My goal was to clear up the UI, while keeping each section clear and separate from each other.

New UI zoomed in

Mobile Signup Flow


The mobile app’s sign up became out dated due to it missing some new features that the team rolled out. We wanted to revamp the mobile sign up experience and update the missing core features.

Connecting Ethereum wallet

During the sign up flow, users could opt in to connect their Ethereum wallet to their newly created Comm account.

Setting an account avatar

Account avatars was a new feature that we rolled out which we wanted to include in the sign up flow.

Backing up Comm account via Ethereum signature

When users connect their Ethereum wallets to their account, they may also backup their account via Ethereum signature.

User flow for mobile Signup

Connecting Ethereum wallet to Comm account

When users sign up for Comm, they are presented with the option to connect an Ethereum wallet to their account. By connecting their Ethereum wallet to their Comm account, users are able to use their ENS avatar and name as a display name, and backup their Comm account via Ethereum signature.

There were a few edge cases that needed to be addressed with Ethereum wallet connection, such as Ethereum wallets that already have been connected to an existing Comm account.

Mobile signup with Ethereum connection

Username selection

If the user’s account is connecting with an Ethereum wallet, they could either secure their account via Ethereum signature or a standard password.

Mobile username selection steps

Setting an account avatar

After a user chooses to connect an Ethereum wallet or not to their account, they are prompted to select their account avatar.
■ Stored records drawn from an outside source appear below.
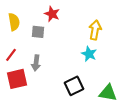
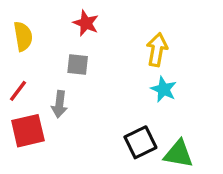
gray square: (38, 32) -> (78, 65), moved
cyan star: (89, 54) -> (164, 89), moved
black square: (74, 86) -> (140, 142), moved

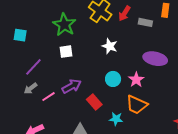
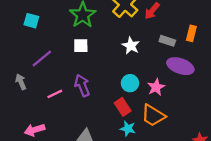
orange rectangle: (165, 10) -> (191, 33), moved
gray rectangle: (145, 22) -> (167, 41), moved
purple arrow: (72, 86) -> (82, 85), turned -90
gray arrow: (31, 88) -> (21, 82), moved, turned 96
red rectangle: (94, 102) -> (123, 107), moved

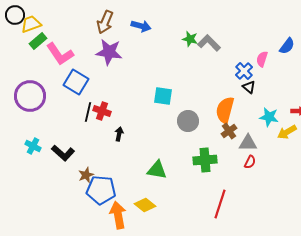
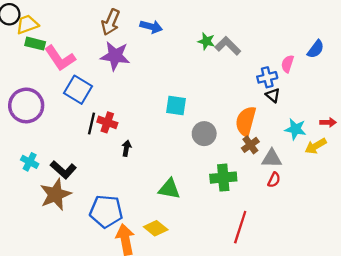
green rectangle: (38, 41) -> (35, 44), turned 54
blue cross: (244, 71) -> (267, 77), turned 30
brown star: (86, 175) -> (55, 194), moved, size x1.8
If an ENS avatar is connected with the account, the user may select to use that as well as other options.

Mobile avatar selection

Backing up Comm account via Ethereum wallet

When an Ethereum wallet is connected, the user may backup their account via Ethereum signature. This will be used to log in to their Comm account in the future.

Mobile Ethereum backup step

Future iterations for the
sign up flow

Even though we've updated the sign up flow with exciting new features, I worry that it might take too much time for the users to finish the entire flow. I believe that keeping the sign up process easy and straightforward is the best way to introduce our platform to new users.

To achieve this, my next actions would involve collecting user feedback to identify the steps that are most frequently skipped or underused. Using this information, I could then make design decisions aimed at removing specific steps in order to reduce the time needed for the sign up process.

Design System updates


When I joined the team at Comm, I noticed that the design system in Figma was outdated vs the real application. Noticing this gap between design and product, I updated the design system to include every component and its multiple behaviors, states, and variants.

This allowed me to design with the most current up to date components, and maintain consistency between design and implementation.

Old design system

Displaying the old design system

Atomic Design

I approached the new design system by deconstructing all the components into their purest form. This allowed total control over all individual elements to ensure that they were all up to date to the code. Then, I combined certain components together to form more complex components that we have in our product.

This method is Atomic Designs and was spearheaded by Brad Frost. I believe that this is the best and smartest way to build robust design systems. As each components builds on top of each other and changes can cascade down the list.

New design system breakdown with atomic design system

Visual brand and identity

The visual language was also a key factor to update and ensure that the entire product all spoke the same brand and tone. There were a few older components that lacked the same branding as some of the newer features, which stuck out in the visual landscape.

Building a UI style guideline in the design system ensured that all current and future components adhered to the same rules. Thus creating visual consistency in both branding and development.